Segment Start: LISTED RECORDS

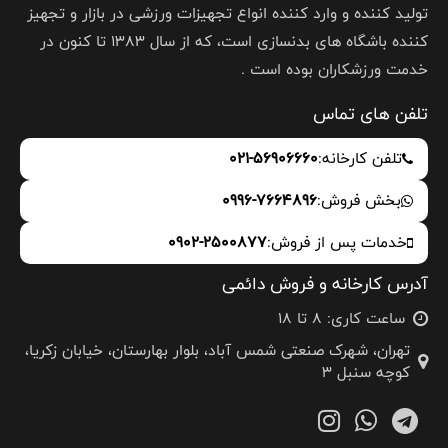
تولید کننده و وارد کننده انواع تجهیزات ورزشی در بازار و تجهیز
کننده باشگاه های بدنسازی است، که از سال 1383 تا کنون در
خدمت ورزشکاران بوده است .
تلفن های تماس
تلفن کارخانه:
021-56906660
بخش فروش:
0996-7664896
خدمات پس از فروش:
0902-2500877
آدرس کارخانه و فروش دائمی
ساعت کاری: 8 تا 18
تهران، شهرک صنعتی شمس آباد، بلوار بهارستان، خیابان زکریا،
کوچه سنبل 3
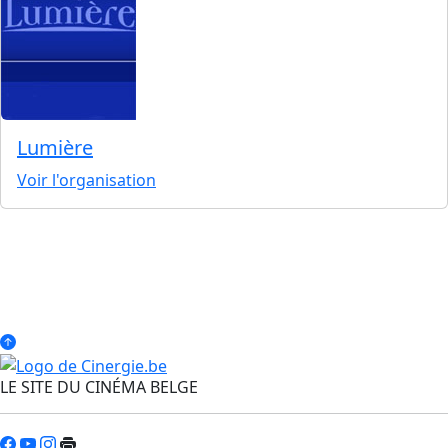
Lumière
Voir l'organisation
LE SITE DU CINÉMA BELGE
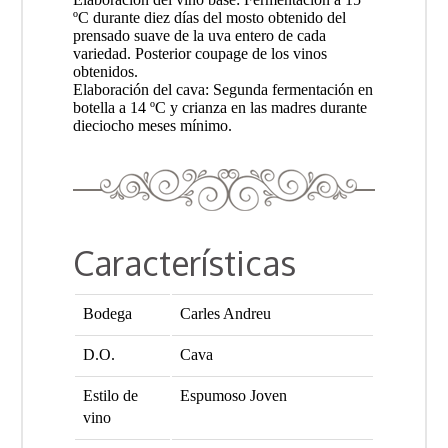
ºC durante diez días del mosto obtenido del
prensado suave de la uva entero de cada
variedad. Posterior coupage de los vinos
obtenidos.
Elaboración del cava: Segunda fermentación en
botella a 14 ºC y crianza en las madres durante
dieciocho meses mínimo.
Características
Bodega
Carles Andreu
D.O.
Cava
Estilo de
Espumoso Joven
vino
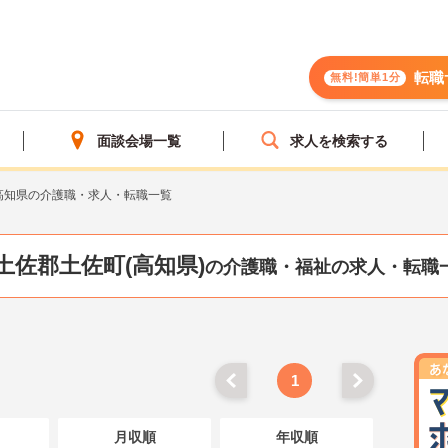
転職
無料!簡単1分
面談会場一覧
求人を検索する
高知県の介護職・求人・転職一覧
土佐郡土佐町(高知県)
の介護職・福祉の求人・転職
1
月収順
年収順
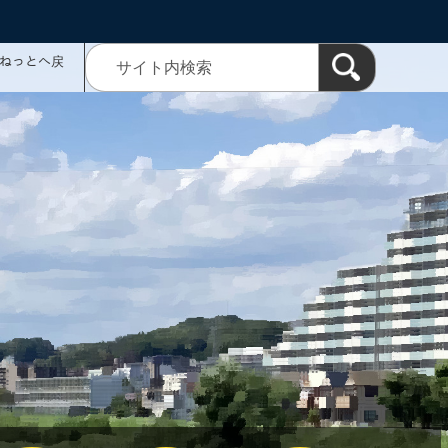
ミねっとへ戻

Segment End: LISTED RECORDS

Reproduce each record above by retyping it exactly; omit all images.

EXERCISE SOLUTION:
تولید کننده و وارد کننده انواع تجهیزات ورزشی در بازار و تجهیز
کننده باشگاه های بدنسازی است، که از سال 1383 تا کنون در
خدمت ورزشکاران بوده است .
تلفن های تماس
تلفن کارخانه:
021-56906660
بخش فروش:
0996-7664896
خدمات پس از فروش:
0902-2500877
آدرس کارخانه و فروش دائمی
ساعت کاری: 8 تا 18
تهران، شهرک صنعتی شمس آباد، بلوار بهارستان، خیابان زکریا،
کوچه سنبل 3
Lumière
Voir l'organisation
LE SITE DU CINÉMA BELGE
ºC durante diez días del mosto obtenido del
prensado suave de la uva entero de cada
variedad. Posterior coupage de los vinos
obtenidos.
Elaboración del cava: Segunda fermentación en
botella a 14 ºC y crianza en las madres durante
dieciocho meses mínimo.
Características
Bodega
Carles Andreu
D.O.
Cava
Estilo de
Espumoso Joven
vino
転職
無料!簡単1分
面談会場一覧
求人を検索する
高知県の介護職・求人・転職一覧
土佐郡土佐町(高知県)
の介護職・福祉の求人・転職
1
月収順
年収順
ミねっとへ戻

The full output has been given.